Wireless is slow, not anymore

Update (Read Me First) 06/21/09 03:01:40 PM

Today I just had to revisit this issue. I thought there must be more to this than I am seeing. I decided to start all over again with the install and configuration of the new router.

I followed some great instructions on how to set the MTU correctly and then made sure that the MTU value (in bytes) were the same on the router as on each computer. I then configured my ISP details in the router. I found that the PPPo* (my ISP operates on PPPoE) setting was incorrectly set last time to PPPoA. Also I have a static IP address from my ISP, I added that explicitly (rather than the standard DHCP choice) and also added the DNS servers explicitly so it would not have to obtain those from the ISP.

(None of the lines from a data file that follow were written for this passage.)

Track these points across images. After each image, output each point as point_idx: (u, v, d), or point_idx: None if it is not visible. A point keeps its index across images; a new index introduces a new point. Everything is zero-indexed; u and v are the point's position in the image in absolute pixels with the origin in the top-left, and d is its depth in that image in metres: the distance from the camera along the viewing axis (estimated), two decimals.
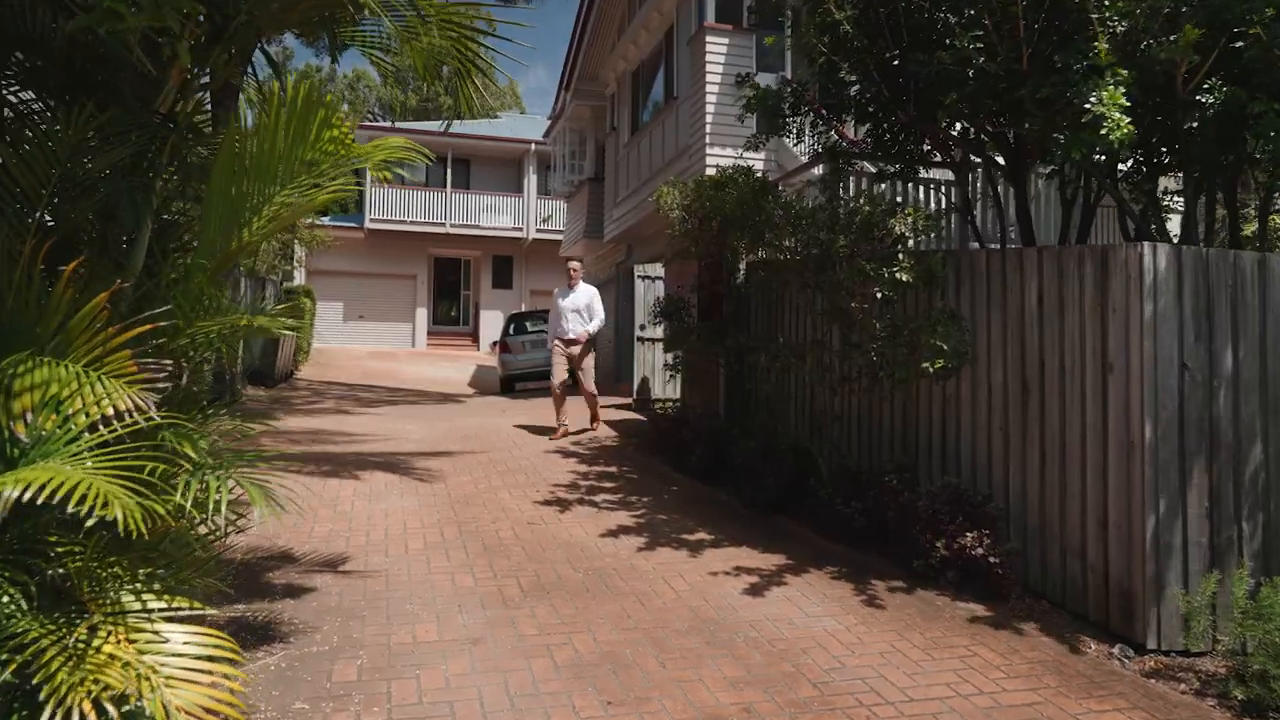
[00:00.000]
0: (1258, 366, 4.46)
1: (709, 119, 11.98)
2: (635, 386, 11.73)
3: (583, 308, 9.35)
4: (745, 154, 8.52)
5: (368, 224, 25.92)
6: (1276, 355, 4.48)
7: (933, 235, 6.25)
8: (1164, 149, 5.81)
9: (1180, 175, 6.11)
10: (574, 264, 9.73)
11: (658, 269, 11.96)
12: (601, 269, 19.23)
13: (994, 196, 6.87)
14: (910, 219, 5.00)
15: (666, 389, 11.65)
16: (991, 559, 4.76)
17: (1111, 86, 4.10)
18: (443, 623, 4.23)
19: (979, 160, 7.14)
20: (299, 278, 24.92)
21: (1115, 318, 4.45)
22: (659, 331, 11.35)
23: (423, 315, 27.56)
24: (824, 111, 6.77)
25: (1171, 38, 4.37)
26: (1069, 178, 6.69)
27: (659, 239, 14.73)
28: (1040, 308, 4.92)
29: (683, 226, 7.76)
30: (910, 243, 5.21)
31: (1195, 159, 5.33)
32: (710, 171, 8.36)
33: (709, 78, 12.05)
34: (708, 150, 11.90)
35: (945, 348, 4.88)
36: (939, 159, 7.50)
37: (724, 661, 3.91)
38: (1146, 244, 4.35)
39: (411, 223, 26.17)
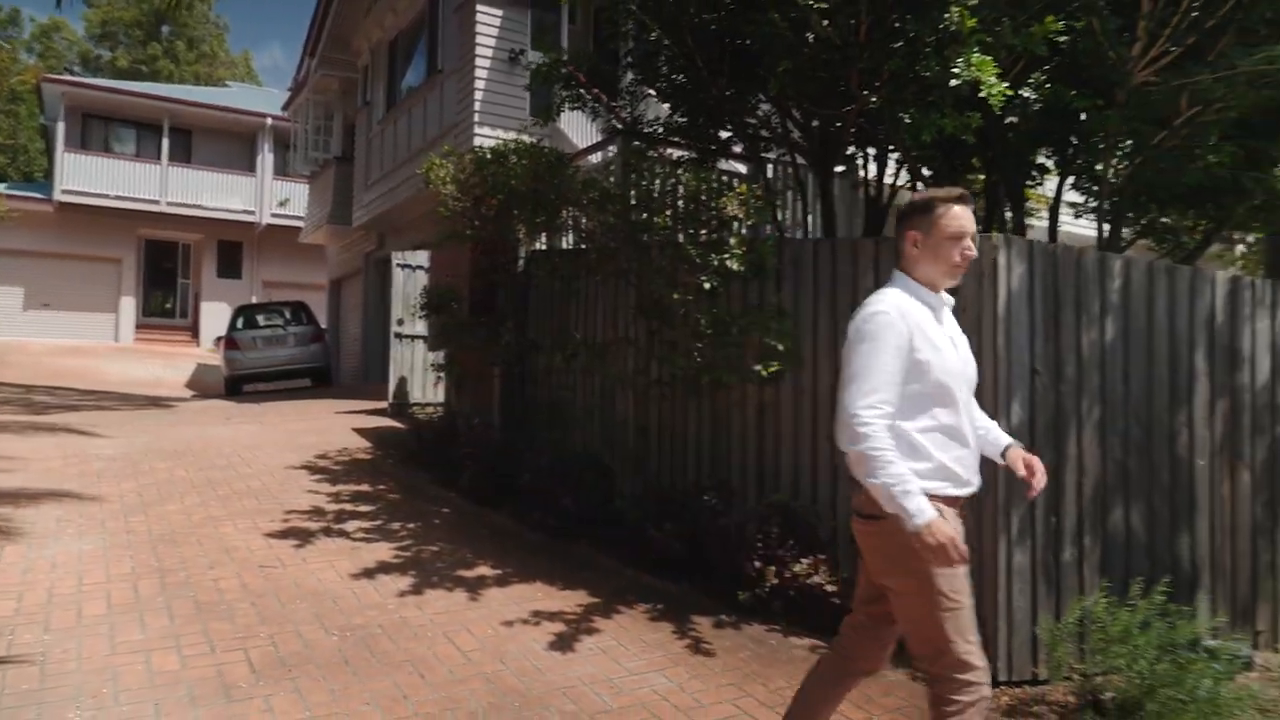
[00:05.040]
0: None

I have read in a few places online that there are popular wireless channels that can be prone to interference (for example when using 802.11 b and g, channel 11 is normally not a good choice) due to other household devices operating nearby. After setting the Wireless speed to the maximum setting (270Mbps) 802.11n (on channel 2) I rebooted everything and ran the tests again.

External ping

External Download

Internal ping

Internal Download

Test computers theoretical link speed

Wireless 802.11n

65ms

1.3Mbps

Min 1.26ms Max 2.77ms 0% packet loss

5.5 Mbps and very stable

130 Mbps

Tried uploading a file from my mac to another server on the network and was pleasantly surprised with the following result of approx 8Mbps

CentOS-5.1-i386-bin-DVD.iso                     8.5MB/s   07:12 ETA

Background (Original Post) 06/20/09

I recently upgraded my wireless router as the old one bit the dust. I was quite excited when I read the specs on the anonymous router. This particular router is 802.11 b g and n certified. This unit has wireless speed options of up to 270Mbps in the configuration settings. As I understand it 802.11n only has a constant throughput of 144 Mbit/s meaning that 144Mbps is about as fast as it can successfully deliver packets with a zero error rate. The maximum useful bit rate (note I say maximum not continuous) of 802.11n is 600Mbps. Theory aside I put this to work to see what I could get.

Tests

Note: External is going to test servers such as speedtest.net and internal is purely between the test computer and a server inside my home network.

External ping

External Download

Internal ping

Internal Download

Test computers theoretical link speed

Wireless 802.11n

303ms

0.5Mbps

Min 11.76ms Max 425.58ms 20% packet loss

1Mbps and very unstable

130 Mbps

Wired 10/100

61ms

1.3Mbps

Min 00.69 Max 00.91 0% packet loss

12Mbps and very stable

100Mbps

Ok so at this point I am really scratching my head as the wireless results are not quite what I expected. I understand that there is a difference between maximum flash in the pan readings and constant readings with load. However the gap between 144Mbps and 1Mbps is a bit much.

Finding a solution

First of all I tried moving the router to new positions. Pretty much the same results. Then I had a thought that perhaps trying to use the highest speed may result in a large amount of packets being sent at the cost of efficiency (high error rate). After all I was only getting 1Mbps so setting the router to a max theoretical speed of 54Mbps is not such a silly idea. After reducing all of the values I could find to their minimum I got quite a decent result.

External ping

External Download

Internal ping

Internal Download

Test computers theoretical link speed

Wireless 802.11b g

65ms

1.3Mbps

Min 1.26 ms Max 2.44ms 0% packet loss

Between 3 and 5 Mbps and very stable

54 Mbps

Conclusion

So in the end I guess it is unrealistic to expect ridiculously high throughput as per the advertising on the box. In my opinion it is better to run some tests and see what you are actually getting. Have a play with the settings and sometimes asking for less gives you more.